“Multinationals and ‘the great tax debate’” is the title of a 30-page paper that was tucked inside my copy of Tax Journal last week. It is a useful contribution to the debate on the taxation of multinationals – whether or not you agree with its conclusions. It was written by John Watson, who retired last year after 35 years as a tax lawyer in the City of London.
The paper was published by LexisNexis, a division of Reed Elsevier, and is available on the Tax Journal website.
Last week Maya Forstater flagged a discussion paper titled “Profit Shifting and ‘Aggressive’ Tax Planning by Multinational Firms: Issues and Options for Reform”, published by the Centre for European Economic Research (ZEW) based in Mannheim, Germany.
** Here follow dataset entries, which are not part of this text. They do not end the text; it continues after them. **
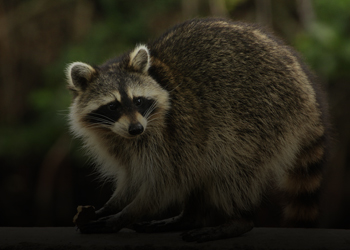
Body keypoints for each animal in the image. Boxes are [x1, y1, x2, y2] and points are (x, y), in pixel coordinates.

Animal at [65, 18, 328, 242]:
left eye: (138, 101)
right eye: (113, 106)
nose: (136, 128)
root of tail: (307, 89)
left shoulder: (171, 132)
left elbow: (162, 183)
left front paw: (125, 215)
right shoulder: (120, 142)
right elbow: (132, 177)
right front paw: (112, 205)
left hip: (265, 116)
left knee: (231, 166)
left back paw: (237, 220)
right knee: (201, 168)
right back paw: (190, 217)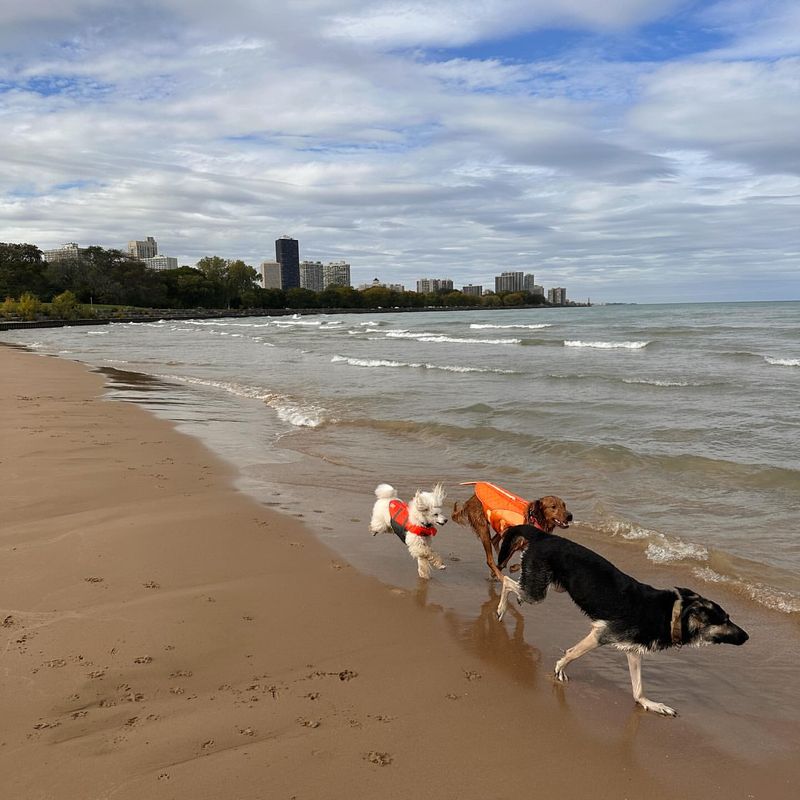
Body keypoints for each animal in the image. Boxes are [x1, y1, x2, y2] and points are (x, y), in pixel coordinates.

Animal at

Both Watson and the ZEW provide background information that is accessible and useful for non-tax people who need to understand the problems that have given rise to the OECD’s project on base erosion and profit shifting, as well as the possible solutions. I mention just a few key points here.
(I would also recommend Andrew Jackson’s series of blog posts on unitary taxation. Yesterday he considered the use of sales as a factor in the proposed apportionment of global profit.)
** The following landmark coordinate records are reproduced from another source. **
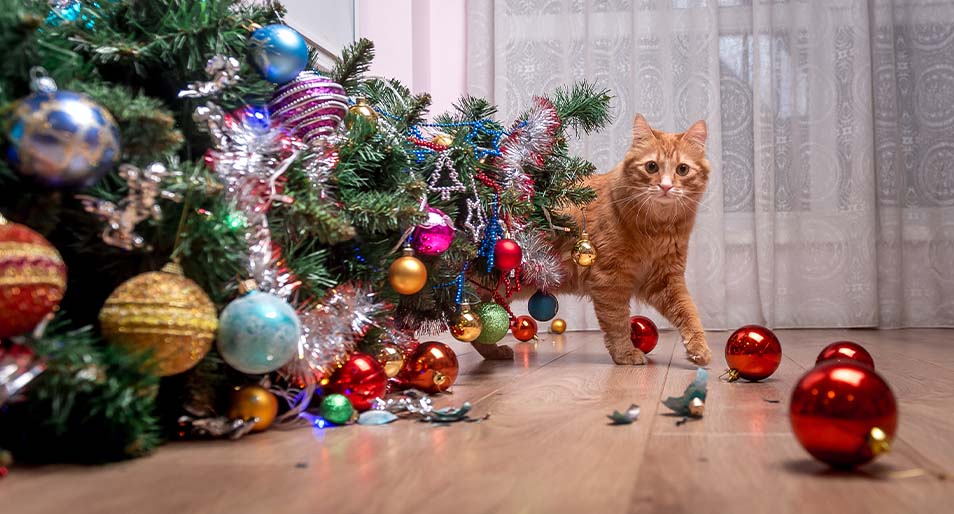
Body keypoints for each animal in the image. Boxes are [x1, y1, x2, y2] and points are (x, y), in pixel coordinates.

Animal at [472, 114, 712, 366]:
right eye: (651, 167)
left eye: (682, 169)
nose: (666, 186)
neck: (657, 230)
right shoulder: (609, 279)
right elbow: (617, 323)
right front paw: (625, 353)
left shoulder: (666, 278)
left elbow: (689, 312)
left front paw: (699, 349)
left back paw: (495, 352)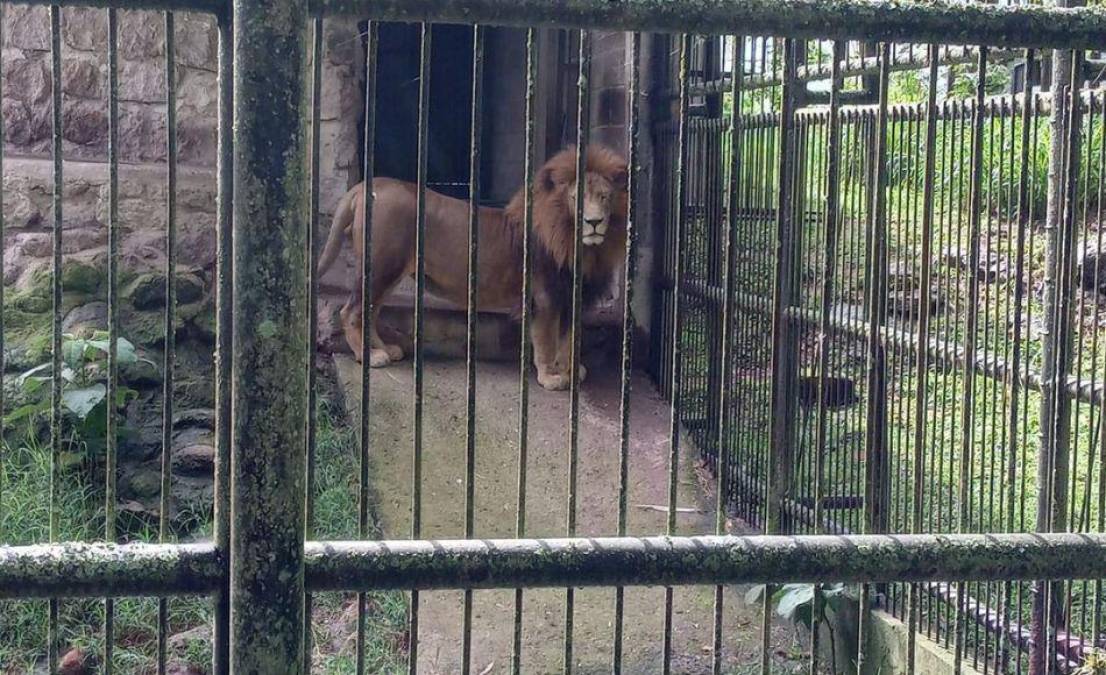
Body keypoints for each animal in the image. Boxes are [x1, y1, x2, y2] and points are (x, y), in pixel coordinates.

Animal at [316, 144, 628, 391]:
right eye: (576, 198)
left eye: (605, 196)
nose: (594, 222)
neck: (579, 244)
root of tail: (364, 187)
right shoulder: (545, 298)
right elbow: (547, 340)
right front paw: (551, 376)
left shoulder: (571, 297)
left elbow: (569, 338)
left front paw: (570, 370)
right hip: (382, 267)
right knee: (351, 311)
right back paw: (370, 356)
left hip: (387, 273)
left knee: (370, 311)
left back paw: (383, 349)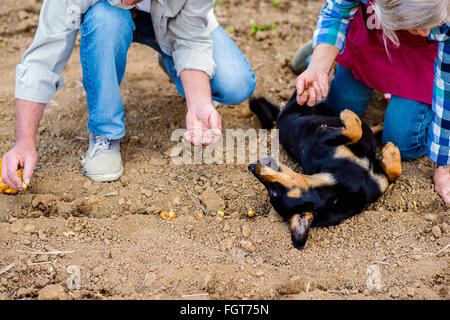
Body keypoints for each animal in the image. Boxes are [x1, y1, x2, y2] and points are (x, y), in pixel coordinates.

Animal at [248, 92, 402, 250]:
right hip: (301, 104)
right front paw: (349, 115)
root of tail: (279, 118)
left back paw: (380, 126)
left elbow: (394, 172)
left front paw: (390, 154)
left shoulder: (380, 180)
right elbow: (355, 131)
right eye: (272, 191)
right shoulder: (320, 134)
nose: (251, 167)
Watson concludes that “the existing transfer pricing system should be left as it is, with the current OECD guidelines being preferred to a general move to unitary tax”, although in a discussion on unitary taxation he does point out that basing the tax charge on a group’s consolidated accounts is “not quite as radical as it might sound”.
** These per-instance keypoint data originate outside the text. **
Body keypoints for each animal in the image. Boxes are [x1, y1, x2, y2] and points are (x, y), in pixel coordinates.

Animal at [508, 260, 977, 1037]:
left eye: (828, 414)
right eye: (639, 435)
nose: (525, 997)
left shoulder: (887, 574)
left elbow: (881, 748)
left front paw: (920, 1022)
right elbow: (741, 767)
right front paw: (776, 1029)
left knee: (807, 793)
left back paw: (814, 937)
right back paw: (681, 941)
Tax authorities “should not hesitate to use a profit split [in arriving at a transfer pricing adjustment] where it is the most appropriate method”.
Watson also suggests that opportunities for tax avoidance could be reduced by unifying tax rates.
Last year the House of Lords economic affairs committee suggested that “a destination-based cash flow tax could dramatically reduce the scope for profit-shifting and tax rate competition between countries”.
Watson writes: “The reasons why a jurisdiction might wish to tax profits ultimately funded by sales to its residents, even where those profits are generated elsewhere, are not wholly quixotic.”
He suggests “practical reasons” for a destination based tax, including:
“The non-taxation of a company’s profits means that it needs a lower pre-tax return to justify its shareholders’ investment, giving a commercial edge over fully taxed competitors. Once one group selling to a jurisdiction sets up operations in tax havens, others may find it necessary to do the same in order to maintain a level playing field.”
He says it is “difficult to see how a destination based tax on profits can be substituted for source based taxation unless the new regime is universal”, but “the possibility of a destination based top up tax is well worth considering further”.
This top up tax proposal occupies six pages of the paper and looks very complex. Watson says compliance would be expensive, so the tax would be charged only where a group’s sales to consumers resident in a country exceeded a substantial threshold, eg. £100m.
The ZEW paper describes “arrangements for [intellectual property]-based profit shifting which are used by the companies currently accused of avoiding taxes” and suggests that “preventing this type of tax avoidance is, in principle, straightforward”.
The authors Clemens Fuest, Christoph Spengel et al argue that in the short term, policy makers should focus on extending withholding taxes. “Other measures which are currently being discussed, in particular unilateral measures, like limitations on interest and license deduction, fundamental reforms of the international tax system and country-by-country reporting, are either economically harmful or need to be elaborated much further before their introduction can be considered”.
For “the longer perspective” the authors recommend investigation of “more fundamental approaches” such as a destination-based cash flow tax or CCCTB (the common consolidated corporate tax base, a proposal for unitary taxation within the EU).